В ноябре Наполеон, поручив командование Итальянской армией своему зятю Шарлю Леклерку, отбыл на Раштаттский конгресс через Турин, Шамбери, Женеву, Берн и Базель, где его встречали ликующие толпы. Бурьенн вспоминал: «Прибыв в Берн ночью, мы проехали посреди двойного ряда экипажей, отлично освещенных и наполненных прекрасными женщинами; все кричали: “Да здравствует Бонапарт!”, “Да здравствует Миротворец”»[52]{482}. Наполеон въехал в Раштатт в карете, запряженной восьмеркой лошадей, с эскортом из тридцати гусаров (почести, которых обычно удостаивались монархи). Наполеон понимал, какой эффект это зрелище произведет на народное воображение, и хотел, чтобы молодая Французская республика в силе визуального воздействия не уступала старым европейским монархиям.
Кампоформийский договор ратифицировали 30 ноября в Раштатте. Австрии пришлось отдать свои главные рейнские крепости (Майнц, Филипсбург и Кель), оставить Ульм и Ингольштадт и отвести войска за реку Лех. В то время около 16 млн немцев не состояли подданными ни австрийской, ни прусской короны, и Наполеон хотел, чтобы Франция энергично вербовала себе сторонников среди них, поскольку славные дни Священной Римской империи, объединявшей этих людей, давно миновали. (Он даже назвал Священную Римскую империю «старой шлюхой, которую долго насиловал всякий, кто хотел»{483}.) Наполеон желал компенсировать потери германским правителям, уступающим Франции земли по Кампоформийскому договору, и предстать защитником малых государств от поползновений Австрии и Пруссии. В письме Директории 27 мая он прозорливо замечает: «Если идеи Германии не существует, нам нужно придумать ее для наших собственных нужд»{484}.
Переговоры, которые начал Наполеон (они тянулись до апреля 1799 года), дали ему прекрасную возможность для рассчитанной дипломатической пощечины. Король Швеции, владевший в Германии землями, имел наглость прислать делегатом барона Ханса Акселя фон Ферзена – бывшего любовника Марии-Антуанетты. «Он явился ко мне со всем самодовольством куртизана из “Бычьего глаза”», – сострил Наполеон в письме Талейрану, намекая на комнату [прихожую с круглыми окнами] в личных покоях Людовика XIV в Версале{485}. Фон Ферзену он заявил, что тот «принципиально неприемлем для всякого французского гражданина» и «известен лишь своей привязанностью к правительству, справедливо запрещенному во Франции, и своими бесплодными усилиями оное восстановить»{486}. Наполеон вспоминал: фон Ферзен «ответил, что его величество примет к сведению эти слова, и ушел. Я, разумеется, с обычными церемониями проводил его до дверей»{487}. Фон Ферзена отозвали.
Наполеон выехал из Раштатта в Париж 2 декабря 1797 года, остановившись в пути лишь для того, чтобы в качестве почетного гостя присутствовать в Нанси на обеде, устроенном масонской ложей. (Как правило, масоны, особенно в Италии, поддерживали его программу модернизации.) Наполеон в гражданском платье, в ничем не примечательном экипаже и в сопровождении лишь Бертье и генерала Жана-Этьена Шампионне приехал в столицу 5 декабря в 17 часов. «В планы генерала входило проехать незамеченным, – писал современник, – тогда, во всяком случае, он вел свою игру без шума»{488}.

• Задание: Выпишите, пожалуйста, из фрагмента о Наполеоне отрывок, начиная с места, где есть слова «В ноябре Наполеон, поручив», и заканчивая словами «старым европейским монархиям.».

• Извлечённые материалы:
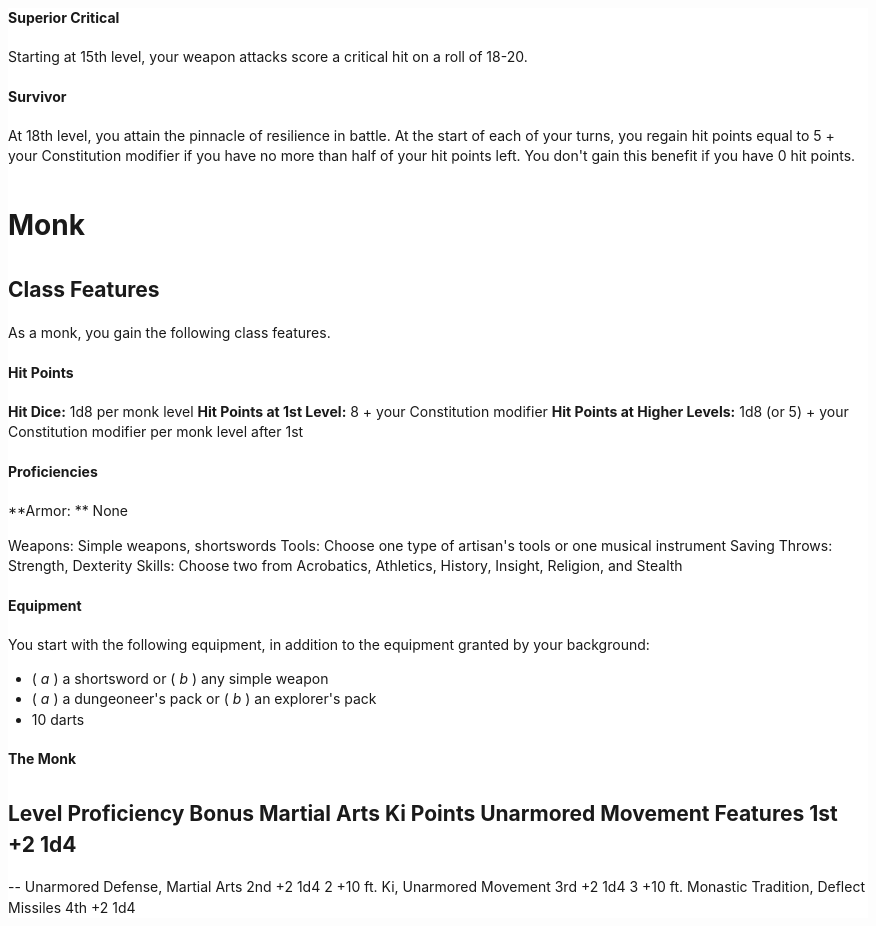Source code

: #### Superior Critical

Starting at 15th level, your weapon attacks score a critical hit on a roll of
18-20.

#### Survivor

At 18th level, you attain the pinnacle of resilience in
battle. At the start of each of your turns, you regain
hit points equal to 5 + your Constitution modifier if
you have no more than half of your hit points left.
You don't gain this benefit if you have 0 hit points.

# Monk

## Class Features

As a monk, you gain the following class features.

#### Hit Points

**Hit Dice:** 1d8 per monk level
**Hit Points at 1st Level:** 8 + your Constitution
modifier
**Hit Points at Higher Levels:** 1d8 (or 5) + your
Constitution modifier per monk level after 1st

#### Proficiencies

**Armor:
** None

Weapons:
 Simple weapons, shortswords
Tools:
 Choose one type of artisan's tools or one
musical instrument
Saving Throws:
 Strength, Dexterity
Skills: Choose two from Acrobatics, Athletics,
History, Insight, Religion, and Stealth

#### Equipment

You start with the following equipment, in addition
to the equipment granted by your background:
- ( _a_ ) a shortsword or ( _b_ ) any simple weapon
- ( _a_ ) a dungeoneer's pack or ( _b_ ) an explorer's pack
- 10 darts

#### The Monk

**Level Proficiency Bonus Martial Arts Ki Points Unarmored Movement Features**
1st +2 1d4
 --
 --
 Unarmored Defense, Martial Arts
2nd +2 1d4
 2
 +10 ft. Ki, Unarmored Movement
3rd
 +2 1d4
 3
 +10 ft. Monastic Tradition, Deflect Missiles
4th +2 1d4
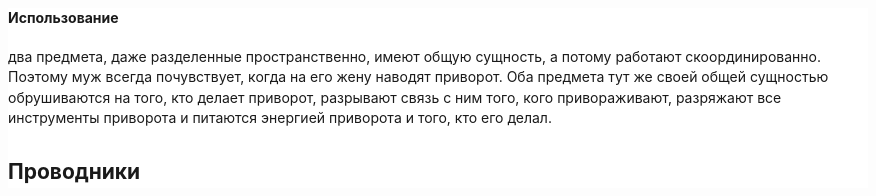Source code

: #### Использование
два предмета, даже разделенные пространственно, имеют общую сущность, а потому работают скоординированно. Поэтому муж всегда почувствует, когда на его жену наводят приворот. Оба предмета тут же своей общей сущностью обрушиваются на того, кто делает приворот, разрывают связь с ним того, кого привораживают, разряжают все инструменты приворота и питаются энергией приворота и того, кто его делал.

## Проводники
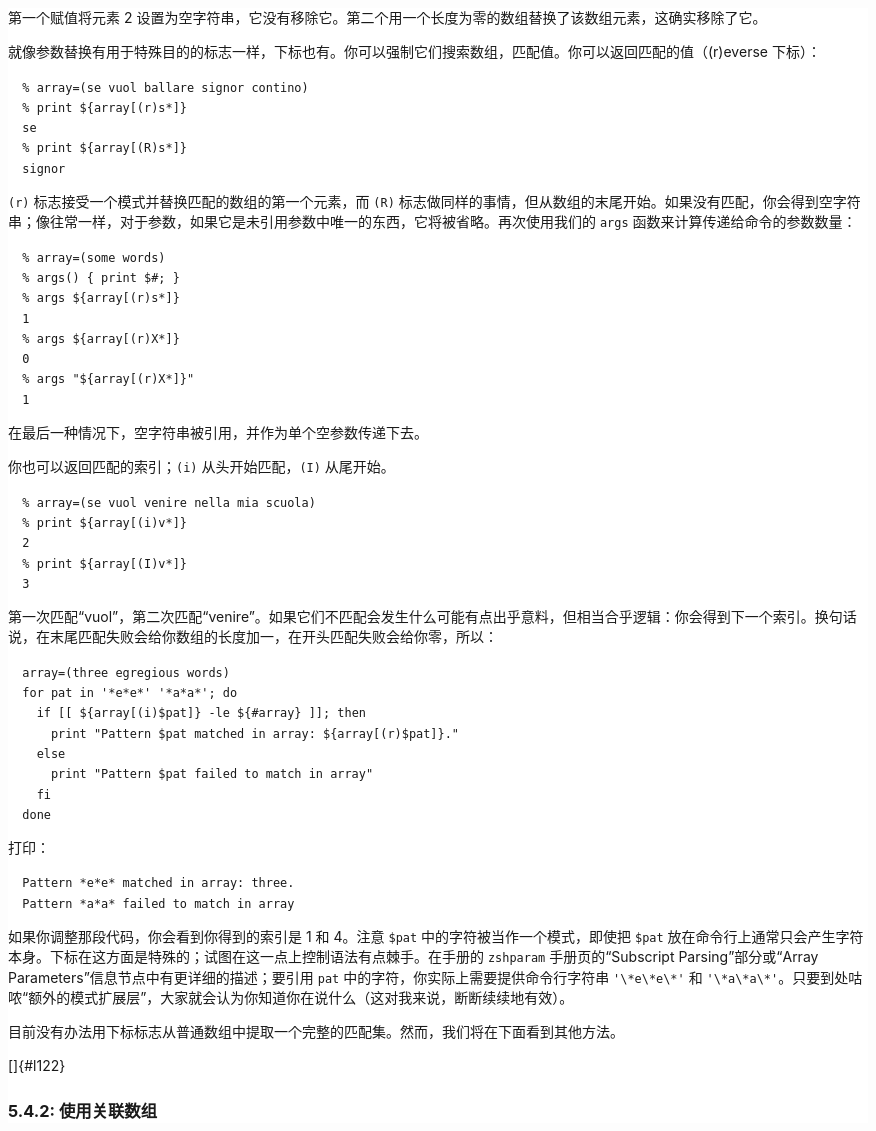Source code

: 第一个赋值将元素 2 设置为空字符串，它没有移除它。第二个用一个长度为零的数组替换了该数组元素，这确实移除了它。

就像参数替换有用于特殊目的的标志一样，下标也有。你可以强制它们搜索数组，匹配值。你可以返回匹配的值（(r)everse 下标）：

      % array=(se vuol ballare signor contino)
      % print ${array[(r)s*]}
      se
      % print ${array[(R)s*]}
      signor

`(r)` 标志接受一个模式并替换匹配的数组的第一个元素，而 `(R)` 标志做同样的事情，但从数组的末尾开始。如果没有匹配，你会得到空字符串；像往常一样，对于参数，如果它是未引用参数中唯一的东西，它将被省略。再次使用我们的 `args` 函数来计算传递给命令的参数数量：

      % array=(some words)
      % args() { print $#; }
      % args ${array[(r)s*]}
      1
      % args ${array[(r)X*]}
      0
      % args "${array[(r)X*]}"
      1

在最后一种情况下，空字符串被引用，并作为单个空参数传递下去。

你也可以返回匹配的索引；`(i)` 从头开始匹配，`(I)` 从尾开始。

      % array=(se vuol venire nella mia scuola)
      % print ${array[(i)v*]}
      2
      % print ${array[(I)v*]}
      3  

第一次匹配“vuol”，第二次匹配“venire”。如果它们不匹配会发生什么可能有点出乎意料，但相当合乎逻辑：你会得到下一个索引。换句话说，在末尾匹配失败会给你数组的长度加一，在开头匹配失败会给你零，所以：

      array=(three egregious words)
      for pat in '*e*e*' '*a*a*'; do
        if [[ ${array[(i)$pat]} -le ${#array} ]]; then
          print "Pattern $pat matched in array: ${array[(r)$pat]}."
        else
          print "Pattern $pat failed to match in array"
        fi
      done

打印：

      Pattern *e*e* matched in array: three.
      Pattern *a*a* failed to match in array

如果你调整那段代码，你会看到你得到的索引是 1 和 4。注意 `$pat` 中的字符被当作一个模式，即使把 `$pat` 放在命令行上通常只会产生字符本身。下标在这方面是特殊的；试图在这一点上控制语法有点棘手。在手册的 `zshparam` 手册页的“Subscript Parsing”部分或“Array Parameters”信息节点中有更详细的描述；要引用 `pat` 中的字符，你实际上需要提供命令行字符串 `'\*e\*e\*'` 和 `'\*a\*a\*'`。只要到处咕哝“额外的模式扩展层”，大家就会认为你知道你在说什么（这对我来说，断断续续地有效）。

目前没有办法用下标标志从普通数组中提取一个完整的匹配集。然而，我们将在下面看到其他方法。

[]{#l122}

### 5.4.2: 使用关联数组
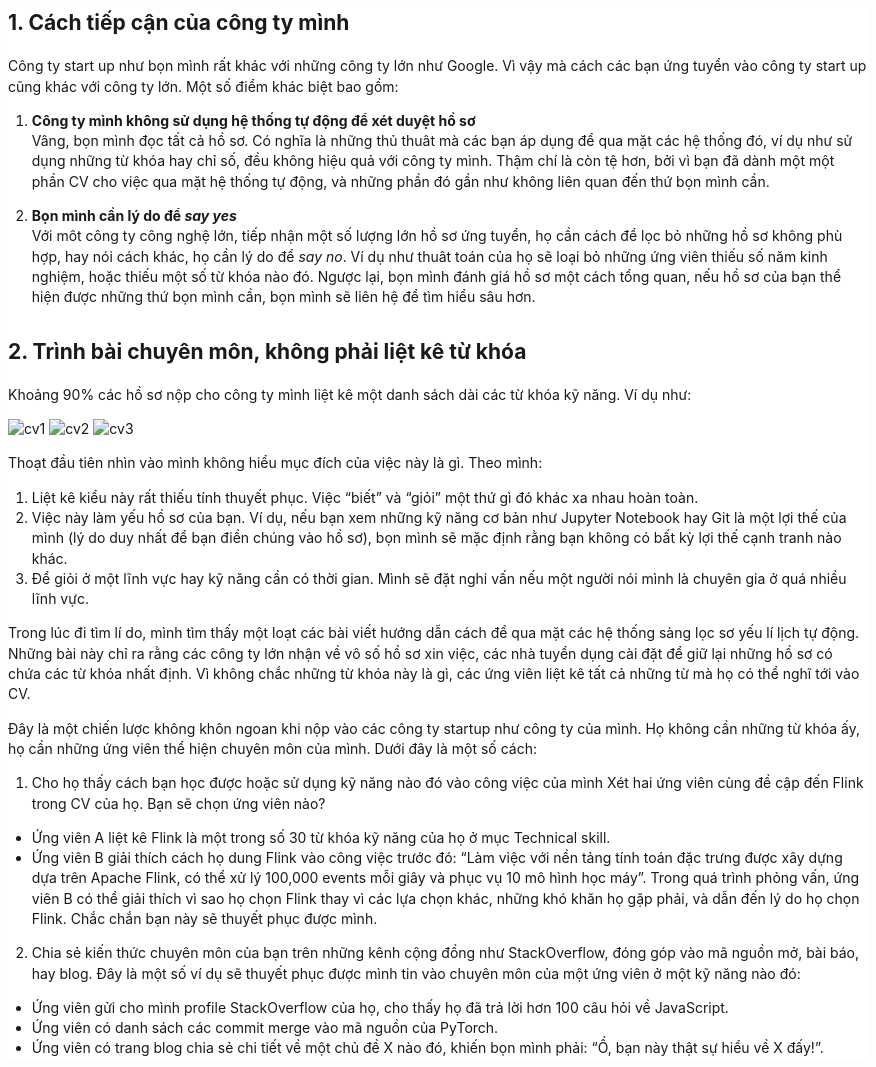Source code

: ## 1. Cách tiếp cận của công ty mình
Công ty start up như bọn mình rất khác với những công ty lớn như Google. Vì vậy mà cách các bạn ứng tuyển vào công ty start up cũng khác với công ty lớn. Một số điểm khác biệt bao gồm:
1.  **Công ty mình không sử dụng hệ thống tự động để xét duyệt hồ sơ**<br>
Vâng, bọn mình đọc tất cả hồ sơ. Có nghĩa là những thủ thuât mà các bạn áp dụng để qua mặt các hệ thống đó, ví dụ như sử dụng những từ khóa hay chỉ số, đều không hiệu quả với công ty mình. Thậm chí là còn tệ hơn, bởi vì bạn đã dành một một phần CV cho việc qua mặt hệ thống tự động, và những phần đó gần như không liên quan đến thứ bọn mình cần.

2.  **Bọn mình cần lý do để *say yes***<br>
Với môt công ty công nghệ lớn, tiếp nhận một số lượng lớn hồ sơ ứng tuyển, họ cần cách để lọc bỏ những hồ sơ không phù hợp, hay nói cách khác, họ cần lý do để *say no*. Ví dụ như thuât toán của họ sẽ loại bỏ những ứng viên thiếu số năm kinh nghiệm, hoặc thiếu một số từ khóa nào đó. Ngược lại, bọn mình đánh giá hồ sơ một cách tổng quan, nếu hồ sơ của bạn thể hiện được những thứ bọn mình cần, bọn mình sẽ liên hệ để tìm hiểu sâu hơn.

## 2. Trình bài chuyên môn, không phải liệt kê từ khóa
Khoảng 90% các hồ sơ nộp cho công ty mình liệt kê một danh sách dài các từ khóa kỹ năng. Ví dụ như:

![cv1](https://huyenchip.com/assets/pics/resumes/skills1.png)
![cv2](https://huyenchip.com/assets/pics/resumes/skills2.png)
![cv3](https://huyenchip.com/assets/pics/resumes/skills3.png) 
 
Thoạt đầu tiên nhìn vào mình không hiểu mục đích của việc này là gì. Theo mình:
1.  Liệt kê kiểu này rất thiếu tính thuyết phục. Việc “biết” và “giỏi” một thứ gì đó khác xa nhau hoàn toàn.
2.  Việc này làm yếu hồ sơ của bạn. Ví dụ, nếu bạn xem những kỹ năng cơ bản như Jupyter Notebook hay Git là một lợi thế của mình (lý do duy nhất  để bạn điền chúng vào hồ sơ), bọn mình sẽ mặc định rằng bạn không có bất kỳ lợi thế cạnh tranh nào khác.
3.  Để giỏi ở một lĩnh vực hay kỹ năng cần có thời gian. Mình sẽ đặt nghi vấn nếu một người nói mình là chuyên gia ở quá nhiều lĩnh vực.

Trong lúc đi tìm lí do, mình tìm thấy một loạt các bài viết hướng dẫn cách để qua mặt các hệ thống sàng lọc sơ yếu lí lịch tự động. Những bài này chỉ ra rằng các công ty lớn nhận về vô số hồ sơ xin việc, các nhà tuyển dụng cài đặt để giữ lại những hồ sơ có chứa các từ khóa nhất định. Vì không chắc những từ khóa này là gì, các ứng viên liệt kê tất cả những từ mà họ có thể nghĩ tới vào CV.

Đây là một chiến lược không khôn ngoan khi nộp vào các công ty startup như công ty của mình. Họ không cần những từ khóa ấy, họ cần những ứng viên thể hiện chuyên môn của mình. Dưới đây là một số cách:
1.  Cho họ thấy cách bạn học được hoặc sử dụng kỹ năng nào đó vào công việc của mình
Xét hai ứng viên cùng đề cập đến Flink trong CV của họ. Bạn sẽ chọn ứng viên nào?
-  Ứng viên A liệt kê Flink là một trong số 30 từ khóa kỹ năng của họ ở mục Technical skill.
-  Ứng viên B giải thích cách họ dung Flink vào công việc trước đó: “Làm việc với nền tảng tính toán đặc trưng được xây dựng dựa trên Apache Flink, có thể xử lý 100,000 events mỗi giây và phục vụ 10 mô hình học máy”.
Trong quá trình phỏng vấn, ứng viên B có thể giải thích vì sao họ chọn Flink thay vì các lựa chọn khác, những khó khăn họ gặp phải, và dẫn đến lý do họ chọn Flink. Chắc chắn bạn này sẽ thuyết phục được mình.
2.  Chia sẻ kiến thức chuyên môn của bạn trên những kênh cộng đồng như StackOverflow, đóng góp vào mã nguồn mở, bài báo, hay blog.
Đây là một số ví dụ sẽ thuyết phục được mình tin vào chuyên môn của một ứng viên ở một kỹ năng nào đó:
-  Ứng viên gửi cho mình profile StackOverflow của họ, cho thấy họ đã trả lời hơn 100 câu hỏi về JavaScript.
-  Ứng viên có danh sách các commit merge vào mã nguồn của PyTorch.
-  Ứng viên có trang blog chia sẻ chi tiết về một chủ đề X nào đó, khiến bọn mình phải: “Ồ, bạn này thật sự hiểu về X đấy!”.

• Письменный ответ:
В ноябре Наполеон, поручив командование Итальянской армией своему зятю Шарлю Леклерку, отбыл на Раштаттский конгресс через Турин, Шамбери, Женеву, Берн и Базель, где его встречали ликующие толпы. Бурьенн вспоминал: «Прибыв в Берн ночью, мы проехали посреди двойного ряда экипажей, отлично освещенных и наполненных прекрасными женщинами; все кричали: “Да здравствует Бонапарт!”, “Да здравствует Миротворец”»[52]{482}. Наполеон въехал в Раштатт в карете, запряженной восьмеркой лошадей, с эскортом из тридцати гусаров (почести, которых обычно удостаивались монархи). Наполеон понимал, какой эффект это зрелище произведет на народное воображение, и хотел, чтобы молодая Французская республика в силе визуального воздействия не уступала старым европейским монархиям.